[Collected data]

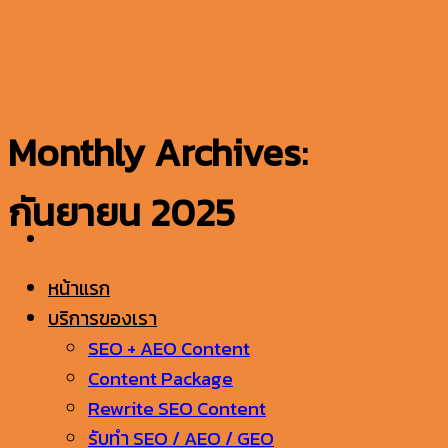
ข้าม
ไป
ยัง
เนื้อหา
Monthly Archives:
กันยายน 2025
หน้าแรก
บริการของเรา
SEO + AEO Content
Content Package
Rewrite SEO Content
รับทำ SEO / AEO / GEO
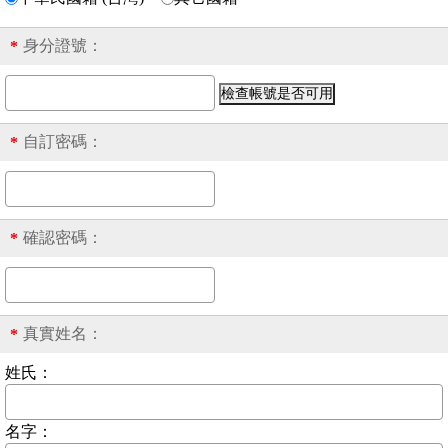
身分證號
：
*
自訂密碼：
*
確認密碼：
*
真實姓名：
*
姓氏：
名字：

## ABOUT THIS TASK
Print every line of text from the rows above character for character, leaving the pictures out of your answer.

## RESPONSE TO THE TASK
ข้าม
ไป
ยัง
เนื้อหา
Monthly Archives:
กันยายน 2025
หน้าแรก
บริการของเรา
SEO + AEO Content
Content Package
Rewrite SEO Content
รับทำ SEO / AEO / GEO
身分證號
：
*
自訂密碼：
*
確認密碼：
*
真實姓名：
*
姓氏：
名字：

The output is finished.